▶ [Excerpted data]
• • • • • • •

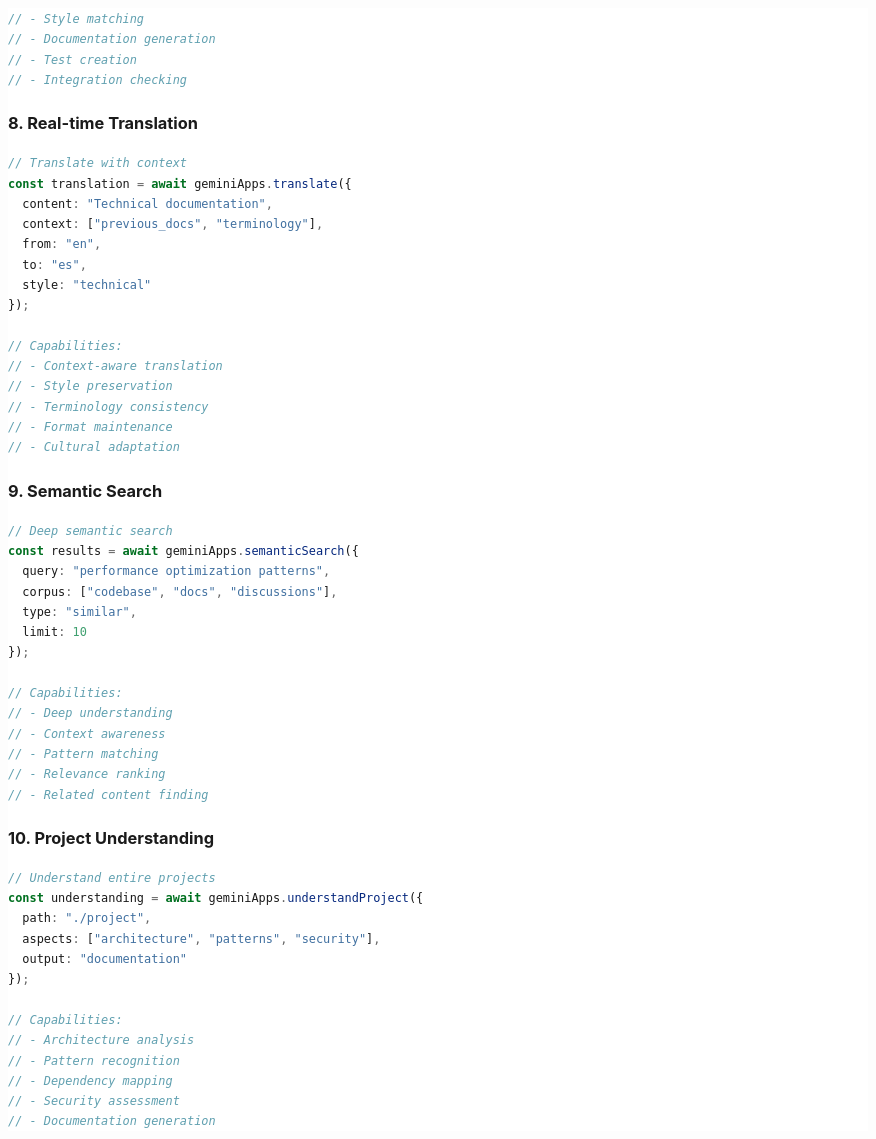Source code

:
 ```typescript
// - Style matching
// - Documentation generation
// - Test creation
// - Integration checking
```

### 8. Real-time Translation
```typescript
// Translate with context
const translation = await geminiApps.translate({
  content: "Technical documentation",
  context: ["previous_docs", "terminology"],
  from: "en",
  to: "es",
  style: "technical"
});

// Capabilities:
// - Context-aware translation
// - Style preservation
// - Terminology consistency
// - Format maintenance
// - Cultural adaptation
```

### 9. Semantic Search
```typescript
// Deep semantic search
const results = await geminiApps.semanticSearch({
  query: "performance optimization patterns",
  corpus: ["codebase", "docs", "discussions"],
  type: "similar",
  limit: 10
});

// Capabilities:
// - Deep understanding
// - Context awareness
// - Pattern matching
// - Relevance ranking
// - Related content finding
```

### 10. Project Understanding
```typescript
// Understand entire projects
const understanding = await geminiApps.understandProject({
  path: "./project",
  aspects: ["architecture", "patterns", "security"],
  output: "documentation"
});

// Capabilities:
// - Architecture analysis
// - Pattern recognition
// - Dependency mapping
// - Security assessment
// - Documentation generation
```
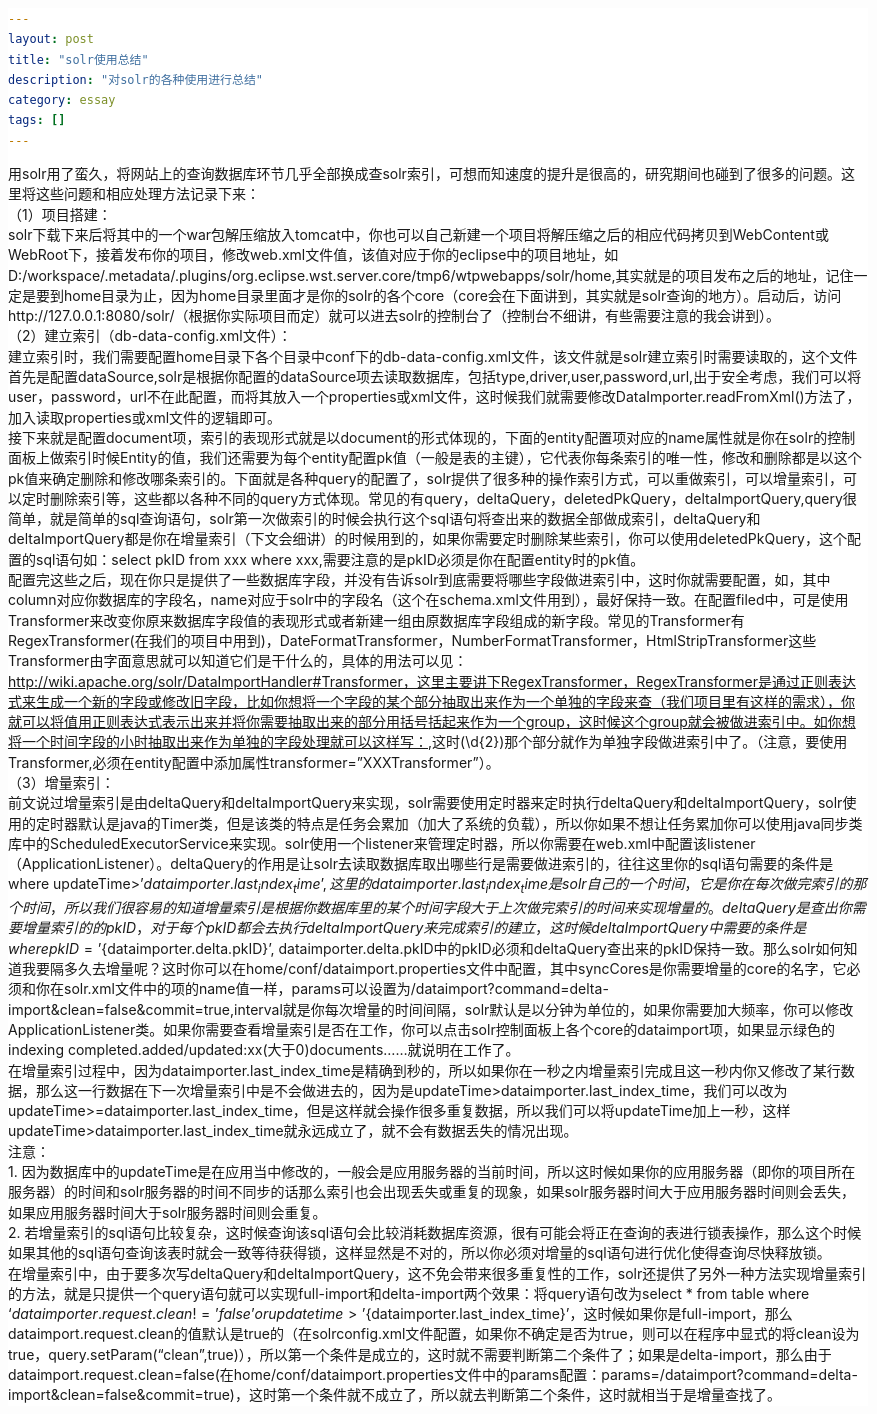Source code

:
```yaml
---
layout: post
title: "solr使用总结"
description: "对solr的各种使用进行总结"
category: essay
tags: []
---
```




用solr用了蛮久，将网站上的查询数据库环节几乎全部换成查solr索引，可想而知速度的提升是很高的，研究期间也碰到了很多的问题。这里将这些问题和相应处理方法记录下来：</br>
（1）项目搭建：</br>
     	solr下载下来后将其中的一个war包解压缩放入tomcat中，你也可以自己新建一个项目将解压缩之后的相应代码拷贝到WebContent或WebRoot下，接着发布你的项目，修改web.xml文件<env-entry-value>值，该值对应于你的eclipse中的项目地址，如D:/workspace/.metadata/.plugins/org.eclipse.wst.server.core/tmp6/wtpwebapps/solr/home,其实就是的项目发布之后的地址，记住一定是要到home目录为止，因为home目录里面才是你的solr的各个core（core会在下面讲到，其实就是solr查询的地方）。启动后，访问http://127.0.0.1:8080/solr/（根据你实际项目而定）就可以进去solr的控制台了（控制台不细讲，有些需要注意的我会讲到）。</br>
（2）建立索引（db-data-config.xml文件）：</br>
	建立索引时，我们需要配置home目录下各个目录中conf下的db-data-config.xml文件，该文件就是solr建立索引时需要读取的，这个文件首先是配置dataSource,solr是根据你配置的dataSource项去读取数据库，包括type,driver,user,password,url,出于安全考虑，我们可以将user，password，url不在此配置，而将其放入一个properties或xml文件，这时候我们就需要修改DataImporter.readFromXml()方法了，加入读取properties或xml文件的逻辑即可。</br>
	接下来就是配置document项，索引的表现形式就是以document的形式体现的，下面的entity配置项对应的name属性就是你在solr的控制面板上做索引时候Entity的值，我们还需要为每个entity配置pk值（一般是表的主键），它代表你每条索引的唯一性，修改和删除都是以这个pk值来确定删除和修改哪条索引的。下面就是各种query的配置了，solr提供了很多种的操作索引方式，可以重做索引，可以增量索引，可以定时删除索引等，这些都以各种不同的query方式体现。常见的有query，deltaQuery，deletedPkQuery，deltaImportQuery,query很简单，就是简单的sql查询语句，solr第一次做索引的时候会执行这个sql语句将查出来的数据全部做成索引，deltaQuery和deltaImportQuery都是你在增量索引（下文会细讲）的时候用到的，如果你需要定时删除某些索引，你可以使用deletedPkQuery，这个配置的sql语句如：select pkID from xxx where xxx,需要注意的是pkID必须是你在配置entity时的pk值。</br>
	配置完这些之后，现在你只是提供了一些数据库字段，并没有告诉solr到底需要将哪些字段做进索引中，这时你就需要配置<field>，如<field column=”pkID” name=”pkID”>，其中column对应你数据库的字段名，name对应于solr中的字段名（这个在schema.xml文件用到），最好保持一致。在配置filed中，可是使用Transformer来改变你原来数据库字段值的表现形式或者新建一组由原数据库字段组成的新字段。常见的Transformer有RegexTransformer(在我们的项目中用到)，DateFormatTransformer，NumberFormatTransformer，HtmlStripTransformer这些Transformer由字面意思就可以知道它们是干什么的，具体的用法可以见：http://wiki.apache.org/solr/DataImportHandler#Transformer，这里主要讲下RegexTransformer，RegexTransformer是通过正则表达式来生成一个新的字段或修改旧字段，比如你想将一个字段的某个部分抽取出来作为一个单独的字段来查（我们项目里有这样的需求），你就可以将值用正则表达式表示出来并将你需要抽取出来的部分用括号括起来作为一个group，这时候这个group就会被做进索引中。如你想将一个时间字段的小时抽取出来作为单独的字段处理就可以这样写：<field column=”hour” name=”hour” sourceColName=”sourceDate” regex=”\d{4}[-]\d{2}[-]\d{2}\s*(\d{2})[:]\s*\d{2}[:]\s*\d{2}”/>,这时(\d{2})那个部分就作为单独字段做进索引中了。（注意，要使用Transformer,必须在entity配置中添加属性transformer=”XXXTransformer”）。</br>
（3）增量索引：</br>
     	前文说过增量索引是由deltaQuery和deltaImportQuery来实现，solr需要使用定时器来定时执行deltaQuery和deltaImportQuery，solr使用的定时器默认是java的Timer类，但是该类的特点是任务会累加（加大了系统的负载），所以你如果不想让任务累加你可以使用java同步类库中的ScheduledExecutorService来实现。solr使用一个listener来管理定时器，所以你需要在web.xml中配置该listener（ApplicationListener）。deltaQuery的作用是让solr去读取数据库取出哪些行是需要做进索引的，往往这里你的sql语句需要的条件是where updateTime>’${dataimporter.last_index_time}’,这里的dataimporter.last_index_time是solr自己的一个时间，它是你在每次做完索引的那个时间，所以我们很容易的知道增量索引是根据你数据库里的某个时间字段大于上次做完索引的时间来实现增量的。deltaQuery是查出你需要增量索引的的pkID，对于每个pkID都会去执行deltaImportQuery来完成索引的建立，这时候deltaImportQuery中需要的条件是where pkID=’${dataimporter.delta.pkID}’, dataimporter.delta.pkID中的pkID必须和deltaQuery查出来的pkID保持一致。那么solr如何知道我要隔多久去增量呢？这时你可以在home/conf/dataimport.properties文件中配置，其中syncCores是你需要增量的core的名字，它必须和你在solr.xml文件中的<core name=””>项的name值一样，params可以设置为/dataimport?command=delta-import&clean=false&commit=true,interval就是你每次增量的时间间隔，solr默认是以分钟为单位的，如果你需要加大频率，你可以修改ApplicationListener类。如果你需要查看增量索引是否在工作，你可以点击solr控制面板上各个core的dataimport项，如果显示绿色的indexing completed.added/updated:xx(大于0)documents……就说明在工作了。</br>
	在增量索引过程中，因为dataimporter.last_index_time是精确到秒的，所以如果你在一秒之内增量索引完成且这一秒内你又修改了某行数据，那么这一行数据在下一次增量索引中是不会做进去的，因为是updateTime>dataimporter.last_index_time，我们可以改为updateTime>=dataimporter.last_index_time，但是这样就会操作很多重复数据，所以我们可以将updateTime加上一秒，这样updateTime>dataimporter.last_index_time就永远成立了，就不会有数据丢失的情况出现。</br>
注意：</br>
	1.    因为数据库中的updateTime是在应用当中修改的，一般会是应用服务器的当前时间，所以这时候如果你的应用服务器（即你的项目所在服务器）的时间和solr服务器的时间不同步的话那么索引也会出现丢失或重复的现象，如果solr服务器时间大于应用服务器时间则会丢失，如果应用服务器时间大于solr服务器时间则会重复。</br>
	2.    若增量索引的sql语句比较复杂，这时候查询该sql语句会比较消耗数据库资源，很有可能会将正在查询的表进行锁表操作，那么这个时候如果其他的sql语句查询该表时就会一致等待获得锁，这样显然是不对的，所以你必须对增量的sql语句进行优化使得查询尽快释放锁。</br>
     	在增量索引中，由于要多次写deltaQuery和deltaImportQuery，这不免会带来很多重复性的工作，solr还提供了另外一种方法实现增量索引的方法，就是只提供一个query语句就可以实现full-import和delta-import两个效果：将query语句改为select * from table where ‘${dataimporter.request.clean}!=’false’ or updatetime>’${dataimporter.last_index_time}’，这时候如果你是full-import，那么dataimport.request.clean的值默认是true的（在solrconfig.xml文件配置，如果你不确定是否为true，则可以在程序中显式的将clean设为true，query.setParam(“clean”,true)），所以第一个条件是成立的，这时就不需要判断第二个条件了；如果是delta-import，那么由于dataimport.request.clean=false(在home/conf/dataimport.properties文件中的params配置：params=/dataimport?command=delta-import&clean=false&commit=true)，这时第一个条件就不成立了，所以就去判断第二个条件，这时就相当于是增量查找了。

• • • • • • •

▶ [What to work on]
Quote the listing above, but only from the line that shows "用solr用了蛮久，将网站上" through the line that shows "xxx where xxx,需要注意的是pkID必须是你在配置entity时的pk值。</br>".

▶ [Task output]
用solr用了蛮久，将网站上的查询数据库环节几乎全部换成查solr索引，可想而知速度的提升是很高的，研究期间也碰到了很多的问题。这里将这些问题和相应处理方法记录下来：</br>
（1）项目搭建：</br>
     	solr下载下来后将其中的一个war包解压缩放入tomcat中，你也可以自己新建一个项目将解压缩之后的相应代码拷贝到WebContent或WebRoot下，接着发布你的项目，修改web.xml文件<env-entry-value>值，该值对应于你的eclipse中的项目地址，如D:/workspace/.metadata/.plugins/org.eclipse.wst.server.core/tmp6/wtpwebapps/solr/home,其实就是的项目发布之后的地址，记住一定是要到home目录为止，因为home目录里面才是你的solr的各个core（core会在下面讲到，其实就是solr查询的地方）。启动后，访问http://127.0.0.1:8080/solr/（根据你实际项目而定）就可以进去solr的控制台了（控制台不细讲，有些需要注意的我会讲到）。</br>
（2）建立索引（db-data-config.xml文件）：</br>
	建立索引时，我们需要配置home目录下各个目录中conf下的db-data-config.xml文件，该文件就是solr建立索引时需要读取的，这个文件首先是配置dataSource,solr是根据你配置的dataSource项去读取数据库，包括type,driver,user,password,url,出于安全考虑，我们可以将user，password，url不在此配置，而将其放入一个properties或xml文件，这时候我们就需要修改DataImporter.readFromXml()方法了，加入读取properties或xml文件的逻辑即可。</br>
	接下来就是配置document项，索引的表现形式就是以document的形式体现的，下面的entity配置项对应的name属性就是你在solr的控制面板上做索引时候Entity的值，我们还需要为每个entity配置pk值（一般是表的主键），它代表你每条索引的唯一性，修改和删除都是以这个pk值来确定删除和修改哪条索引的。下面就是各种query的配置了，solr提供了很多种的操作索引方式，可以重做索引，可以增量索引，可以定时删除索引等，这些都以各种不同的query方式体现。常见的有query，deltaQuery，deletedPkQuery，deltaImportQuery,query很简单，就是简单的sql查询语句，solr第一次做索引的时候会执行这个sql语句将查出来的数据全部做成索引，deltaQuery和deltaImportQuery都是你在增量索引（下文会细讲）的时候用到的，如果你需要定时删除某些索引，你可以使用deletedPkQuery，这个配置的sql语句如：select pkID from xxx where xxx,需要注意的是pkID必须是你在配置entity时的pk值。</br>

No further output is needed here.